Ninety-five percent of female homicide victims were women killed by a male domestic partner — that struck me as suspiciously high. Unfortunately, I couldn’t track down the actual court record (“R. 814” is a cite to the record), even by contacting the court. But I e-mailed Dr. Peplau, who reported that she had testified about this CDC report, and in particular about this passage:
During 1981-1998, a total of 346,258 homicides were recorded in the SHR [Supplemental Homicide Reports] database, and a total of 381,408 homicides (excluding those involving legal intervention) were recorded in the vital records database. Among the SHR homicides, 16,809 were dropped from the analysis because they were classified as negligent manslaughter or justifiable homicide or were associated with legal intervention (i.e., homicide associated with police intervention). An additional 28,927 homicides were dropped from the analysis because they involved multiple victims aged >10 years or because the age, race, or sex of the victim was missing. Consequently, 300,522 SHR homicides were available for analysis. The average weight applied to the IPH [Intimiate Partner Homicide] counts to generate the estimated number of IPHs was the ratio of vital records homicides (381,408) to 300,522 or 1.28.
Of 300,522 records, SHRs recorded 35,601 (11.8%) IPHs (i.e., one victim aged >10 years) with complete information on age, race, and sex. After weighting, an estimated 45,513 (11.9%) IPHs occurred during 1981-1998. Of these 45,513, approximately 28,991 (63.7%) of homicides were perpetrated against females, 93.8% of males were victimized by females, and 99.5% of females were victimized by males.
So the report was that 99.5% (not 95%) of those women who were killed by intimate partners (setting aside negligent homicides and justifiable homicides, such as defensive homicides) were women killed by male intimate partners, and only 0.5% were women killed by female intimate partners. Very different, I think, from “ninety-five percent of female homicide victims were women killed by a male domestic partner” (even setting aside the 95% vs. 99.5% discrepancy).
Now it may well be that the judges read the report or Prof.
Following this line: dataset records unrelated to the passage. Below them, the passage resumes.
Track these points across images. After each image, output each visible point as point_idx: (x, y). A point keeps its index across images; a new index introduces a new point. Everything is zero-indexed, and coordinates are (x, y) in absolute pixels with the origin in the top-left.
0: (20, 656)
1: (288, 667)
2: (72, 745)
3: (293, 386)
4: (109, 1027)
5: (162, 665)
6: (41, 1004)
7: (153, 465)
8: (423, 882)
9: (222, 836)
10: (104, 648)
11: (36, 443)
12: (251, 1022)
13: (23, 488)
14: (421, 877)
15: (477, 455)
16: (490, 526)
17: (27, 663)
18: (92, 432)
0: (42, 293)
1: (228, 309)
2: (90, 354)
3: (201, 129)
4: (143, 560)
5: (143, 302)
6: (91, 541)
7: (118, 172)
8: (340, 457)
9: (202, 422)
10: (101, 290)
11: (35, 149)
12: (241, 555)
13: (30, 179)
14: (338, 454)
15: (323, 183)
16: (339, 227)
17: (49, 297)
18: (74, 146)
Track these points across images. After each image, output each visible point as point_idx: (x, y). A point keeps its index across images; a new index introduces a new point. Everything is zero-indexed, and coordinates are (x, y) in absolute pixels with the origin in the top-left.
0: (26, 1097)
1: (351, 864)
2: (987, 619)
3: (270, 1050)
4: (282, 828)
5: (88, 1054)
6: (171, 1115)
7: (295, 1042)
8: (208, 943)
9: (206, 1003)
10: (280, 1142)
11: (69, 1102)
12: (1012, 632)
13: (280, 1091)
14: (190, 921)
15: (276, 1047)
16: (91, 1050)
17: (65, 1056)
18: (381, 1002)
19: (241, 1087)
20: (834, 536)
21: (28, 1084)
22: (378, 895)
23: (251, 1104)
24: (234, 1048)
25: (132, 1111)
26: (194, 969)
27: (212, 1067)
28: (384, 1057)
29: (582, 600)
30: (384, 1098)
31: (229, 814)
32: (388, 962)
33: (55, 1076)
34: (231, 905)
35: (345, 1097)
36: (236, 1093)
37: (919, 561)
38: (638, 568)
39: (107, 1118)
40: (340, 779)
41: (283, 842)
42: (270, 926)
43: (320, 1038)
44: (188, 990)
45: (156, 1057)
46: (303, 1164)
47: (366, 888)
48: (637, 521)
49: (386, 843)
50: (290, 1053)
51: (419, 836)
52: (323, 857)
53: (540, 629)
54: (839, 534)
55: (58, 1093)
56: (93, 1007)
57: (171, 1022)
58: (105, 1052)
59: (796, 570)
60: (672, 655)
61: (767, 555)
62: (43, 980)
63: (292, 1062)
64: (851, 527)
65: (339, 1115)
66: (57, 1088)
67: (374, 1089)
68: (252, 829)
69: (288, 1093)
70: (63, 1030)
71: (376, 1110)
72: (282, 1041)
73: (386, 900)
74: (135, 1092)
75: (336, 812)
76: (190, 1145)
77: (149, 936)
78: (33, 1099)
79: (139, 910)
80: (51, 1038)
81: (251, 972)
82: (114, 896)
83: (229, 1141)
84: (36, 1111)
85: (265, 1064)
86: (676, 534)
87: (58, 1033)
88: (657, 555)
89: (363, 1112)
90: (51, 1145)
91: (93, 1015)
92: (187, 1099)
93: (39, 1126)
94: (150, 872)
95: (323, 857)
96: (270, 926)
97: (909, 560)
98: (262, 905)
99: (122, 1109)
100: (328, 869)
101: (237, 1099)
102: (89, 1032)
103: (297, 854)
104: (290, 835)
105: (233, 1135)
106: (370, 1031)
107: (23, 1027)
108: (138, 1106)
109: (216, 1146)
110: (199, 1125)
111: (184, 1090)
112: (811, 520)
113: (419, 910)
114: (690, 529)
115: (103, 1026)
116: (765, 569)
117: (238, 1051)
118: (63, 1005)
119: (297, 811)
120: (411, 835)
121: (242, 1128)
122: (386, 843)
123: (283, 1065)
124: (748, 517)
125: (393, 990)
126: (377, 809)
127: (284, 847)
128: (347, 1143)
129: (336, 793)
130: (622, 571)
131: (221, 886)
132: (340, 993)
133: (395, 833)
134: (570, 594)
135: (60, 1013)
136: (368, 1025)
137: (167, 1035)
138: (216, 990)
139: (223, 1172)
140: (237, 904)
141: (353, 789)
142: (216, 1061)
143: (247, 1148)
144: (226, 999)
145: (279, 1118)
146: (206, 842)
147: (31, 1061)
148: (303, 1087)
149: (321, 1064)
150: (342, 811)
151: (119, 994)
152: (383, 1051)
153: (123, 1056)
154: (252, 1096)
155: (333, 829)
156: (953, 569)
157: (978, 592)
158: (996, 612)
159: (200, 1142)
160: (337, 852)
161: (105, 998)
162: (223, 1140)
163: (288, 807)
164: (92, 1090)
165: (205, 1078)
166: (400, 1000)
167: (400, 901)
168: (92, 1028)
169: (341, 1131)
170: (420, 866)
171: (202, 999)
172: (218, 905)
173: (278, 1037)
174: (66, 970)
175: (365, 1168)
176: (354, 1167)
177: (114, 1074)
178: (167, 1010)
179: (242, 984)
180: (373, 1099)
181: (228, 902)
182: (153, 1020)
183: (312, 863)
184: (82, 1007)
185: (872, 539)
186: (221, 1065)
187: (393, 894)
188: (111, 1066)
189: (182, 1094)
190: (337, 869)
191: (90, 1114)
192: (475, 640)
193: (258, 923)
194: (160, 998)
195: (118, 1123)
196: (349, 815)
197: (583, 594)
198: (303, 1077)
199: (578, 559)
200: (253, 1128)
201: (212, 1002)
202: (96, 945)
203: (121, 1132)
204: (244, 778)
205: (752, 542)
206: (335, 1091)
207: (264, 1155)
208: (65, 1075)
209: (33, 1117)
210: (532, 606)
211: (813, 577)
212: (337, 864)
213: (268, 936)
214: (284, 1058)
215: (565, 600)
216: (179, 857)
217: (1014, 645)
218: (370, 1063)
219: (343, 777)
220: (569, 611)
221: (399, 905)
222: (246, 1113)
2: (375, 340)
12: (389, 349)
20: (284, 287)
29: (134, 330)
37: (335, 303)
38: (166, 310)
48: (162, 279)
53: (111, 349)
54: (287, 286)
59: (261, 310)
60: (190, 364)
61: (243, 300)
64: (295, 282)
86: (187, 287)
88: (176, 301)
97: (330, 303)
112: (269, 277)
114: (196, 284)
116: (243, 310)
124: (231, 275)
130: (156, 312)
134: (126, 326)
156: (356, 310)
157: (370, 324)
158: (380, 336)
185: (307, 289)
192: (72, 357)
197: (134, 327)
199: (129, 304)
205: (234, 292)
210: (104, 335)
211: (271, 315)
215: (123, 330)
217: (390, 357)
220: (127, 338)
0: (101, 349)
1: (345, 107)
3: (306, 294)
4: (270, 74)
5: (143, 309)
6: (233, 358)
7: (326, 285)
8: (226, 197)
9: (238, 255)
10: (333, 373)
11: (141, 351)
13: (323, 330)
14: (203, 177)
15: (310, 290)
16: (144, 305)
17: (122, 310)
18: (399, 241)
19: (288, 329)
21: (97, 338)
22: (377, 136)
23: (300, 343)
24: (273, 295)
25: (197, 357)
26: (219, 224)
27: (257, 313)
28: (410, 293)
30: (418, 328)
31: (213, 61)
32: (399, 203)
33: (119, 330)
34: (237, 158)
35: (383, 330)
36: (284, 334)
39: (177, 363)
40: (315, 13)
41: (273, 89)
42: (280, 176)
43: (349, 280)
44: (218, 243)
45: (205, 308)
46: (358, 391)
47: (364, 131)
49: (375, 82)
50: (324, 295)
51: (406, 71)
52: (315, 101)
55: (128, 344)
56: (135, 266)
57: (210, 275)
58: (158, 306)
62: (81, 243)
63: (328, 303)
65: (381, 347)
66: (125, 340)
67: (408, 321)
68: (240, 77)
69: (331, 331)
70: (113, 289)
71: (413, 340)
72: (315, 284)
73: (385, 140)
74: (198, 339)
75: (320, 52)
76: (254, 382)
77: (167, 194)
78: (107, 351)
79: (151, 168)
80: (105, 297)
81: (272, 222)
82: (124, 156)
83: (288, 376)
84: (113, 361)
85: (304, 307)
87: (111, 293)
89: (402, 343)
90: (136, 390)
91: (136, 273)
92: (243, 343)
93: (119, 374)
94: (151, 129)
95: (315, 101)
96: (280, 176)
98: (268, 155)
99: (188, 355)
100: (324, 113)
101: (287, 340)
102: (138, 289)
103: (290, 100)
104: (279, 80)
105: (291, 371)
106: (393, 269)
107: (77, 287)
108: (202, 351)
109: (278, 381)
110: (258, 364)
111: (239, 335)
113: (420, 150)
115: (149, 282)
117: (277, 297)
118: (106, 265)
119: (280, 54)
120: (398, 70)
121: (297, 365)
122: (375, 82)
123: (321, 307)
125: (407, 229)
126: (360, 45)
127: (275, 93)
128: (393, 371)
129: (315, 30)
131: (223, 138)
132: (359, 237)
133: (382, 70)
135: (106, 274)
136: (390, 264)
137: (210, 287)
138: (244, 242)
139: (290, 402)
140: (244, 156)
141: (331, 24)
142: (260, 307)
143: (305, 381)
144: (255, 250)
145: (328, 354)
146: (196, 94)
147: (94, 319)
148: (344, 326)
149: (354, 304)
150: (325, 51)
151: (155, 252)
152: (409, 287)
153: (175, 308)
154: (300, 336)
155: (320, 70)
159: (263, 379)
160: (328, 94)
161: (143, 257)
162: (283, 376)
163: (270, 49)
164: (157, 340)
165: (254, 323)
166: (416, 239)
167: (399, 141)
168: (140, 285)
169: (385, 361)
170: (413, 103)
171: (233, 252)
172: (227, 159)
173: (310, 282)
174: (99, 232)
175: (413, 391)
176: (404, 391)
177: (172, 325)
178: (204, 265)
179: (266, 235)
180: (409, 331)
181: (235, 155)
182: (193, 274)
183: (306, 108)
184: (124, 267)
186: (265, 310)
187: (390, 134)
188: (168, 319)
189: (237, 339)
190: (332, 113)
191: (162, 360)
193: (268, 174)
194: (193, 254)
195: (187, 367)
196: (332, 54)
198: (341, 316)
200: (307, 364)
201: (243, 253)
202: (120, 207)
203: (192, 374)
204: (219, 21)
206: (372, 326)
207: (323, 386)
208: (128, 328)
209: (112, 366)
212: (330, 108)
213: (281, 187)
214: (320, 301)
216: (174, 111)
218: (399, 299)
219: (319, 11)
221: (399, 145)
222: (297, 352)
Peplau’s testimony correctly. The paragraph I quote from the court decision is indeed about the relative crime rates within lesbian couples as opposed to heterosexual couples, and the report is relevant to that (though if it’s used for that purpose, the 95% vs. 99.5% difference is very substantial, and one would also want to know how many female-female couples were around at the time in the first place, compared to male-female couples). But the court’s sentence summarizing the report is incorrect. If you rely on the court’s assertion in a future article about the fraction of female homicide victims were women killed by a male domestic partner, you’ll be badly wrong.
So, as I said, in your own scholarship you should read, quote, and cite the original source for the assertion, not an intermediate source (including a court opinion). Here’s another example, by the way, that I give in the book, from a U.S. Supreme Court opinion.
Even Supreme Court opinions can contain mistakes; for instance, Reno v. ACLU, where the Court struck down the first Internet indecency ban (the Communications Decency Act), said the following to distinguish two earlier cases:
The breadth of the CDA’s coverage is wholly unprecedented. Unlike the regulations upheld in Ginsberg [v. New York, 390 U.S. 629 (1968),] and [FCC v.] Pacifica [Foundation, 438 U.S. 726 (1978)], the scope of the CDA is not limited to commercial speech or commercial entities.
Sounds like you can confidently assert, citing Reno, that the restrictions in Ginsberg and Pacifica were limited to commercial speech or commercial entities.
Unfortunately, the Reno opinion was wrong. The Ginsberg law, which barred the sales of certain sexually themed magazines to minors, was not limited to commercial speech: Such magazines, even ones sold for money, do not qualify as commercial speech, a term that generally refers only to commercial advertising. The Pacifica regulation was not limited either to commercial speech or to commercial entities; the broadcast in Pacifica itself was noncommercial speech carried by a nonprofit, noncommercial radio station. Whoops.